What is the maximum speed that the car can turn in a curve of radius 29.0 m without slipping? The coefficient of static friction between a road and a car's tires is 0.500, and the coefficient of kinetic friction is 0.390. Assume that the road is horizontal and flat.
To find the maximum speed at which the car can turn without slipping in a curve, we need to analyze the forces acting on the car.
When the car is turning, two forces are relevant: the normal force (N) acting perpendicular to the road, and the frictional force (Ff) acting parallel to the road.

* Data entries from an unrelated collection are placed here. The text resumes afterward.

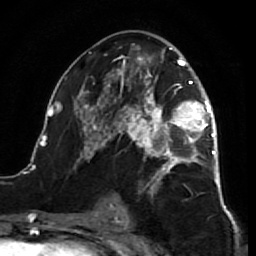
Breast MRI (dynamic contrast-enhanced), one axial slice; cropped to one breast; dynamic contrast-enhanced series, time point 2 of 7 at this slice position (early post-contrast); 1.5 T; TE 2.6 ms, TR 5.7 ms; 2.5 mm slice thickness; 256 × 256 image matrix, field of view 160 × 160 mm. Female patient.
Annotated regions visible in this slice (semi-automatic segmentation, software-assisted and operator-edited):
- enhancing-tissue mask used for the functional tumour volume (all voxels passing the contrast-enhancement thresholds inside the analysis volume; usually the tumour): bounding box (x1, y1, x2, y2) in pixels: (39, 43, 218, 212)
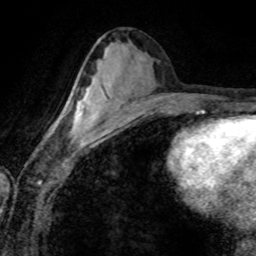
Breast MRI (dynamic contrast-enhanced), one axial slice; slice 39 of 80 in the series (ordered by position); cropped to one breast; dynamic contrast-enhanced series, time point 2 of 8 at this slice position (early post-contrast); 1.5 T; TE 4.2 ms, TR 7.1 ms; 256 × 256 image matrix, field of view 155 × 155 mm. Female patient.
Structures marked on this image (semi-automatically segmented with operator editing):
- enhancing-tissue mask used for the functional tumour volume (all voxels passing the contrast-enhancement thresholds inside the analysis volume; usually the tumour): box from (x=69, y=96) to (x=89, y=135) px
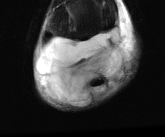
MRI of an extremity soft-tissue mass, one axial slice; position 15 of 81 along the scan axis; T2-weighted fat-saturated; MR volume resampled by the dataset authors to the PET/CT grid (not the native acquisition matrix); 3.27 mm slice thickness; 165 × 137 image matrix, field of view 161 × 134 mm. Male patient. From the clinical record (not read from this slice): histological type: liposarcoma - round cell; grade: high; site of the primary tumour: right calf.
Outlined on this slice (expert contour drawn on MRI and transferred to this co-registered scan by the dataset authors):
- gross tumour volume (mass): box from (x=37, y=27) to (x=131, y=106) px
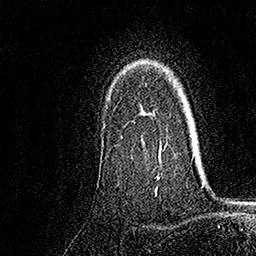
Breast MRI, one axial slice; position 125 of 158 along the scan axis; cropped to one breast; dynamic contrast-enhanced series, time point 2 of 7 at this slice position (early post-contrast); 1.5 T; TE 3.5 ms, TR 7.2 ms; 256 × 256 image matrix, field of view 165 × 165 mm. Female patient.
Outlined on this slice (semi-automatic segmentation, software-assisted and operator-edited):
- enhancing-tissue mask used for the functional tumour volume (all voxels passing the contrast-enhancement thresholds inside the analysis volume; usually the tumour): bounding box [x1, y1, x2, y2] px = [121, 83, 162, 179]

The maximum static frictional force is given by:
Ff(max) = μs * N
where μs is the coefficient of static friction.
Since the car is turning without slipping, the maximum static frictional force is equal to the centripetal force required to keep the car moving in a circle of radius r at a speed v:
Ff(max) = m * v^2 / r
where m is the mass of the car.
Setting these two equations equal to each other, we have:
μs * N = m * v^2 / r
Now, we need to find an expression for N. Since the road is flat and horizontal, N is equal to the weight of the car:
N = m * g
where g is the acceleration due to gravity.
Substituting this expression into the equation, we get:
μs * m * g = m * v^2 / r
Simplifying the equation, we find:
v^2 = μs * g * r
Finally, to find the maximum speed (v) without slipping, we can take the square root of both sides:
v = √(μs * g * r)
Now we can substitute the given values into the equation to find the maximum speed:
μs = 0.500 (coefficient of static friction)
g = 9.8 m/s^2 (acceleration due to gravity)
r = 29.0 m (radius of the curve)
Plugging these values into the equation:
v = √(0.500 * 9.8 * 29.0)
Calculating this expression, we find:
v ≈ 18.7 m/s
Therefore, the maximum speed at which the car can turn without slipping in a curve of radius 29.0 m is approximately 18.7 m/s.